### Instructions to follow:
Reproduce the text of the material below line for line, keeping every character unchanged. Leave the pictures out of your copy.

#### Supplied information ####

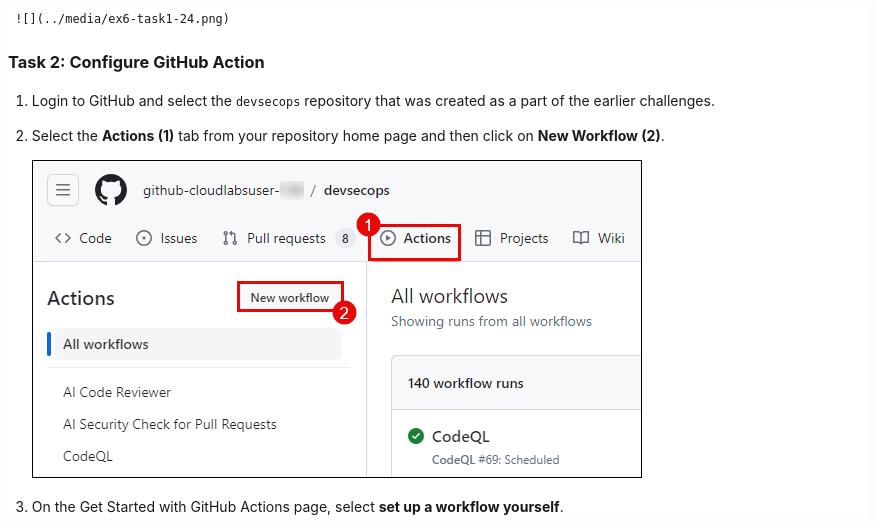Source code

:      ![](../media/ex6-task1-24.png)

### Task 2: Configure GitHub Action

1. Login to GitHub and select the `devsecops` repository that was created as a part of the earlier challenges.

2. Select the **Actions (1)** tab from your repository home page and then click on **New Workflow (2)**.

   ![](../media/cl9-t2-s3.png)

3. On the Get Started with GitHub Actions page, select **set up a workflow yourself**.
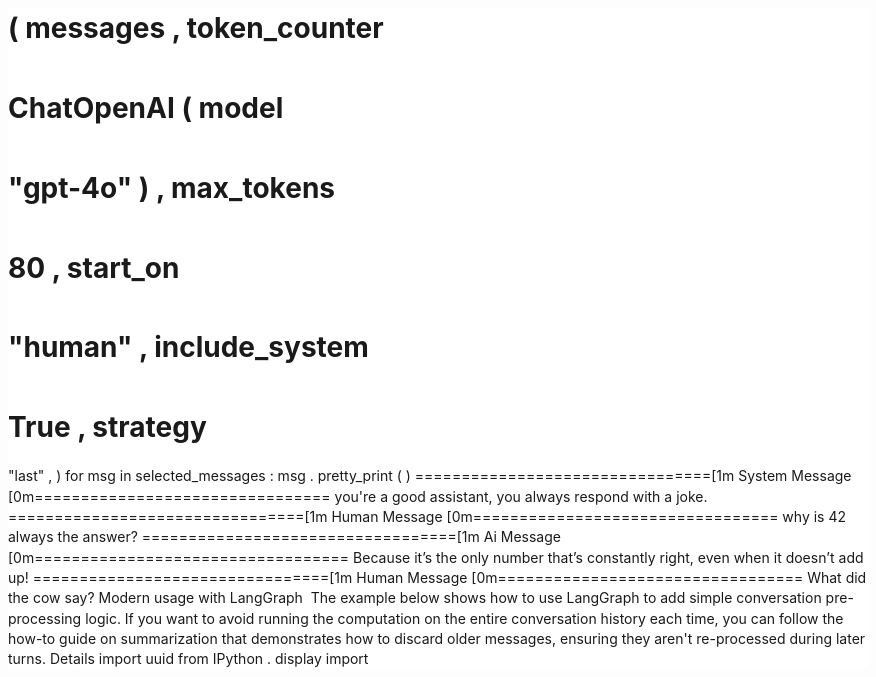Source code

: (
messages
,
token_counter
=
ChatOpenAI
(
model
=
"gpt-4o"
)
,
max_tokens
=
80
,
start_on
=
"human"
,
include_system
=
True
,
strategy
=
"last"
,
)
for
msg
in
selected_messages
:
msg
.
pretty_print
(
)
================================[1m System Message [0m================================
you're a good assistant, you always respond with a joke.
================================[1m Human Message [0m=================================
why is 42 always the answer?
==================================[1m Ai Message [0m==================================
Because it’s the only number that’s constantly right, even when it doesn’t add up!
================================[1m Human Message [0m=================================
What did the cow say?
Modern usage with LangGraph
​
The example below shows how to use LangGraph to add simple conversation pre-processing logic.
If you want to avoid running the computation on the entire conversation history each time, you can follow
the
how-to guide on summarization
that demonstrates
how to discard older messages, ensuring they aren't re-processed during later turns.
Details
import
uuid
from
IPython
.
display
import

####

### Solution:
Source code

:      ![](../media/ex6-task1-24.png)

### Task 2: Configure GitHub Action

1. Login to GitHub and select the `devsecops` repository that was created as a part of the earlier challenges.

2. Select the **Actions (1)** tab from your repository home page and then click on **New Workflow (2)**.

   ![](../media/cl9-t2-s3.png)

3. On the Get Started with GitHub Actions page, select **set up a workflow yourself**.
Source code

: (
messages
,
token_counter
=
ChatOpenAI
(
model
=
"gpt-4o"
)
,
max_tokens
=
80
,
start_on
=
"human"
,
include_system
=
True
,
strategy
=
"last"
,
)
for
msg
in
selected_messages
:
msg
.
pretty_print
(
)
================================[1m System Message [0m================================
you're a good assistant, you always respond with a joke.
================================[1m Human Message [0m=================================
why is 42 always the answer?
==================================[1m Ai Message [0m==================================
Because it’s the only number that’s constantly right, even when it doesn’t add up!
================================[1m Human Message [0m=================================
What did the cow say?
Modern usage with LangGraph
​
The example below shows how to use LangGraph to add simple conversation pre-processing logic.
If you want to avoid running the computation on the entire conversation history each time, you can follow
the
how-to guide on summarization
that demonstrates
how to discard older messages, ensuring they aren't re-processed during later turns.
Details
import
uuid
from
IPython
.
display
import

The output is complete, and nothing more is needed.